**Task statement:** In two sentences, summarize the forum post below about silhouette scores.

Segment Start: Study text

Python Forum
using silhouette score for each sample of an array with each cluster - Printable Version

+- Python Forum (https://python-forum.io)
+-- Forum: Python Coding (https://python-forum.io/forum-7.html)
+--- Forum: Data Science (https://python-forum.io/forum-44.html)
+--- Thread: using silhouette score for each sample of an array with each cluster (/thread-29840.html)



using silhouette score for each sample of an array with each cluster - alex80 - Sep-22-2020

I want to use the silhouette index to examine each item in the array (X) with each cluster (0,1,2). I take array (X) as an example but my dataset is far bigger. I tried with this code

from sklearn.cluster import KMeans 
from sklearn.metrics import silhouette_score 
from sklearn.metrics import silhouette_samples
import pandas as pd
import numpy as np
from sklearn_extra.cluster import KMedoids
from sklearn.metrics.pairwise import euclidean_distances

X = np.array([0.85142858,0.85566274,0.85364912,0.81536489,0.84929932])
X=X.reshape(-1, 1)

kmedoids = KMedoids(n_clusters=3, random_state=0).fit(X)
cluster_labels = kmedoids.predict(X)
df = pd.DataFrame({'label': kmedoids.labels_[kmedoids.medoid_indices_],
                       'medoid': np.squeeze(X[kmedoids.medoid_indices_]),
                       'index': kmedoids.medoid_indices_})

for i in range(len(X)):
    print()

Segment End: Study text
Segment Start: Provided data

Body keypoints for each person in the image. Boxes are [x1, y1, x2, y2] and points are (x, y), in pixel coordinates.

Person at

Segment End: Provided data
Segment Start: Provided data

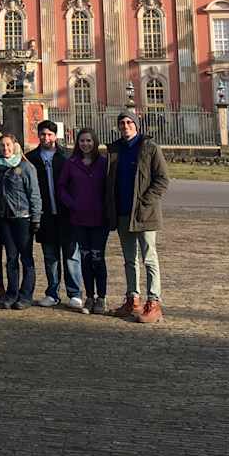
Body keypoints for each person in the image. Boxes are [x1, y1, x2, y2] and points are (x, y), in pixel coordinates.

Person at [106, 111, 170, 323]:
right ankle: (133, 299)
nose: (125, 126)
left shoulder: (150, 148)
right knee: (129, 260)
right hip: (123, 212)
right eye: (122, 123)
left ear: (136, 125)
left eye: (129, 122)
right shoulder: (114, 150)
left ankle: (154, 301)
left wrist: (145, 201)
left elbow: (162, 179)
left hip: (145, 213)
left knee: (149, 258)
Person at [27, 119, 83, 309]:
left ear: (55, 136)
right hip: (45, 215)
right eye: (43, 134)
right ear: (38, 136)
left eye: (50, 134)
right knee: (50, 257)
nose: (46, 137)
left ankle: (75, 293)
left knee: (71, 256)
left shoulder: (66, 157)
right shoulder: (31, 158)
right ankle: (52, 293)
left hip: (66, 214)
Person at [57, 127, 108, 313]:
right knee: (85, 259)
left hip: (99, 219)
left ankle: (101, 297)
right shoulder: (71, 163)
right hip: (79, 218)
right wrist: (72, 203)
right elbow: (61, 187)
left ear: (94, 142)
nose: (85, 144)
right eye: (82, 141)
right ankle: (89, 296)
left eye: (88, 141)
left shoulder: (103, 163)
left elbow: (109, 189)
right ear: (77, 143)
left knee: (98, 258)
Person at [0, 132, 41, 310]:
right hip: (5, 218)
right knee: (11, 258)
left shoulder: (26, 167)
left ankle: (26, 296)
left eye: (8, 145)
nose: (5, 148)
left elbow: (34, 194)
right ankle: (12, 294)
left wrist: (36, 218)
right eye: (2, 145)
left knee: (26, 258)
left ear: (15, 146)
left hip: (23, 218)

Segment End: Provided data

**Response to this exercise:** The poster wants to use the silhouette index to examine each item in an array X against each of three clusters (0, 1, 2), noting that X is only an example and the real dataset is far bigger. The attempted code reshapes a five-value array, fits KMedoids with three clusters, predicts cluster labels, and builds a DataFrame holding each medoid's label, value, and index.